> [SUPPLIED INFORMATION]
────────────────────────────────────────

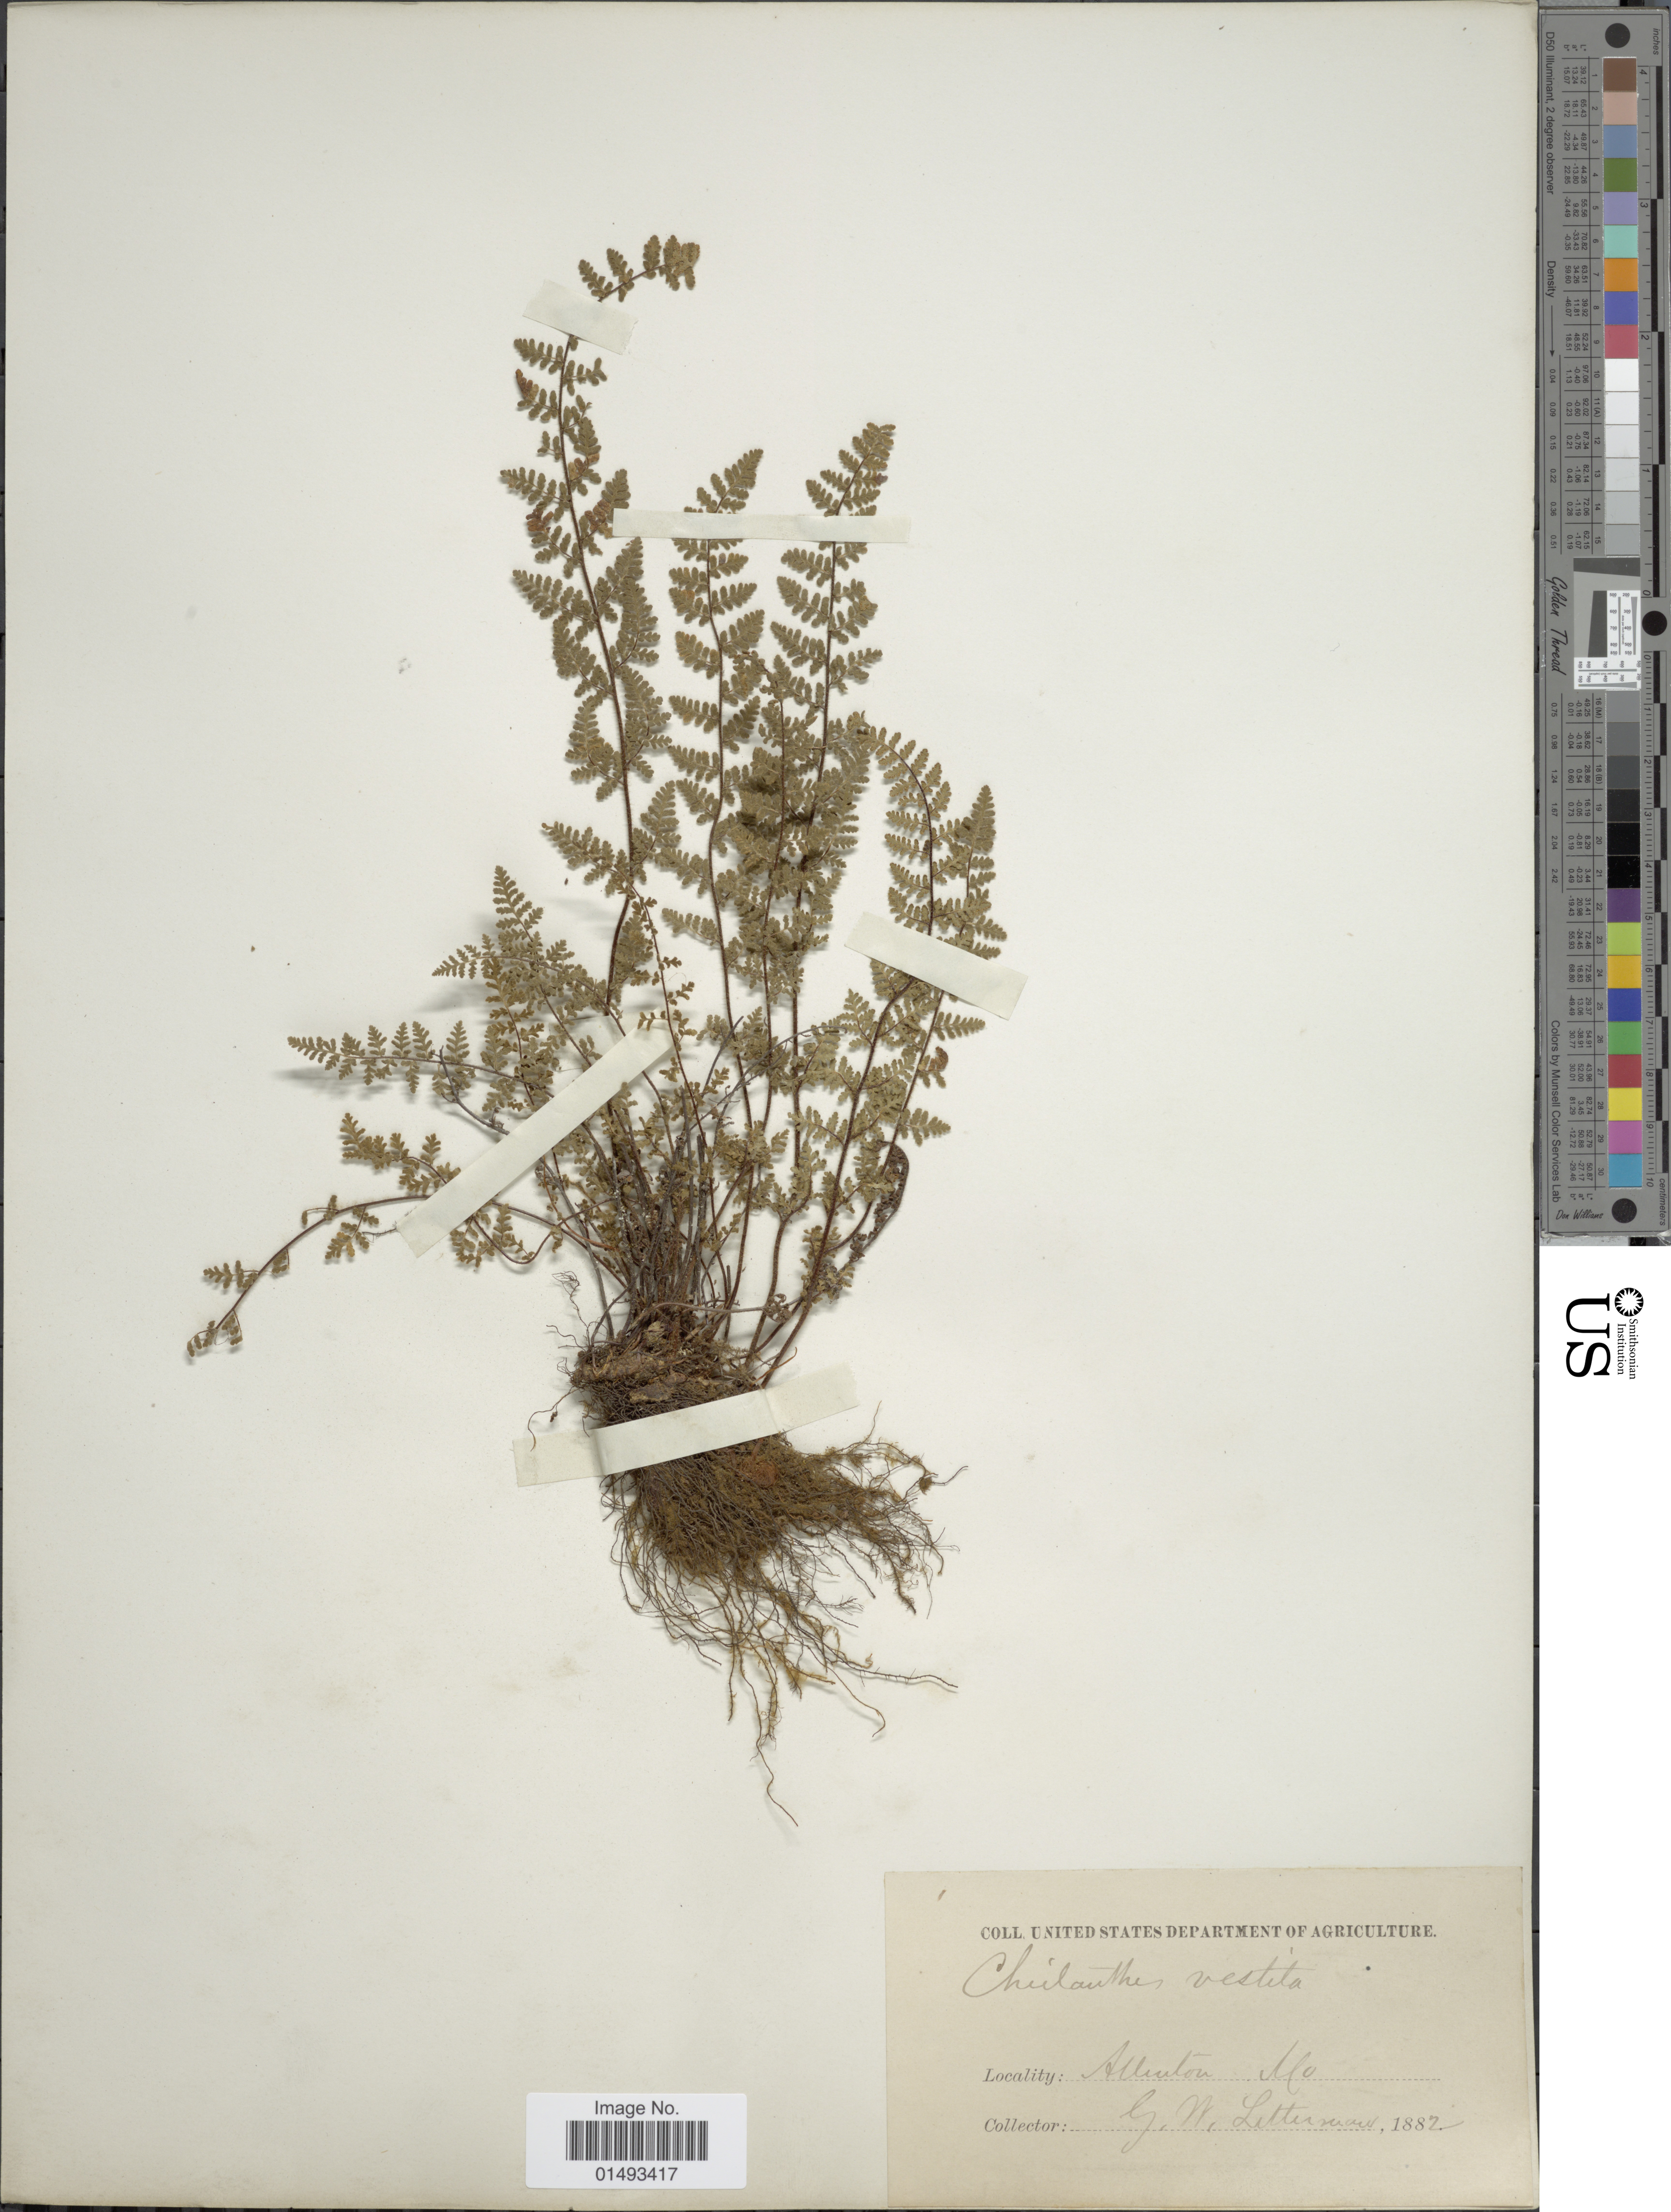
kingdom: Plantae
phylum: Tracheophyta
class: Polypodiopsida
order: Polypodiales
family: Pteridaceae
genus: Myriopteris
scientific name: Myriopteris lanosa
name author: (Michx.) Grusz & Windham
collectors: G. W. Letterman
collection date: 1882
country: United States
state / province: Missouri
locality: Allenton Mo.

────────────────────────────────────────

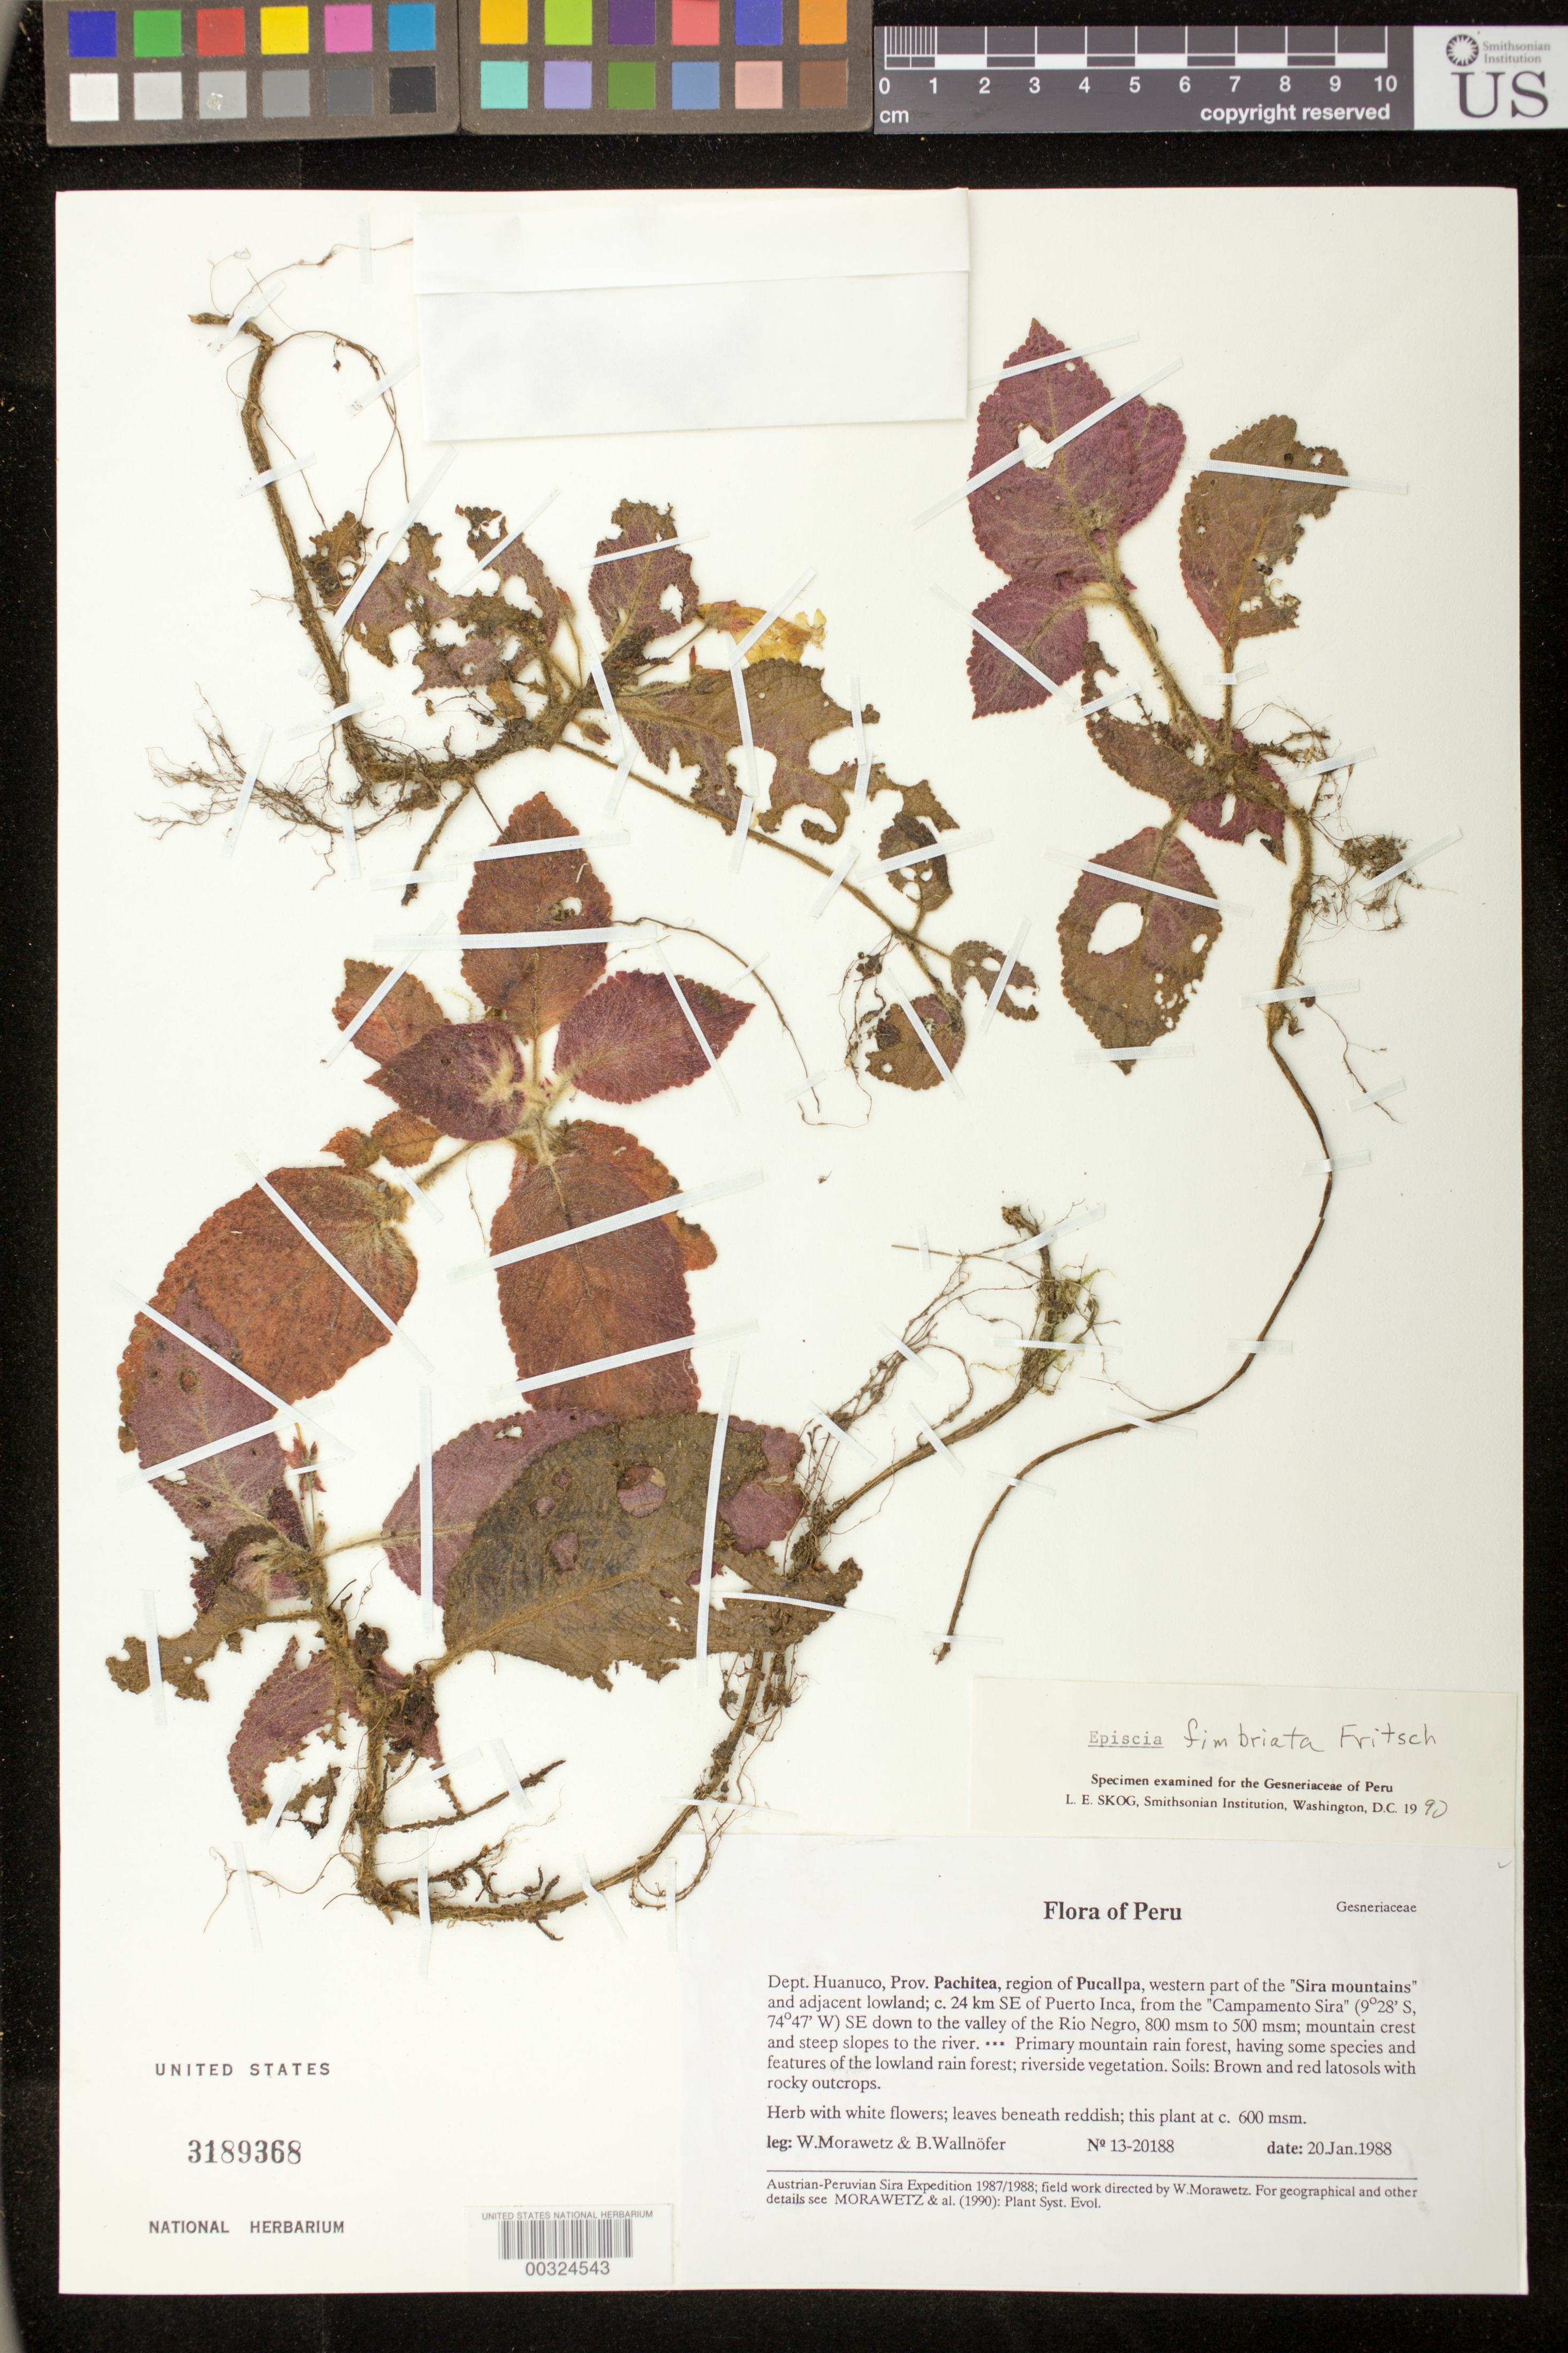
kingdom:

────────────────────────────────────────

> [SHORT TASK]
Rewrite the part of the listing that opens with the line containing "kingdom: Plantae" and closes with the line containing "state / province: Missouri", putting "date collected" in place of "collection date" and leaving everything else unchanged. Give only those lines.

> [RESPONSE TO THIS TASK]
kingdom: Plantae
phylum: Tracheophyta
class: Polypodiopsida
order: Polypodiales
family: Pteridaceae
genus: Myriopteris
scientific name: Myriopteris lanosa
name author: (Michx.) Grusz & Windham
collectors: G. W. Letterman
date collected: 1882
country: United States
state / province: Missouri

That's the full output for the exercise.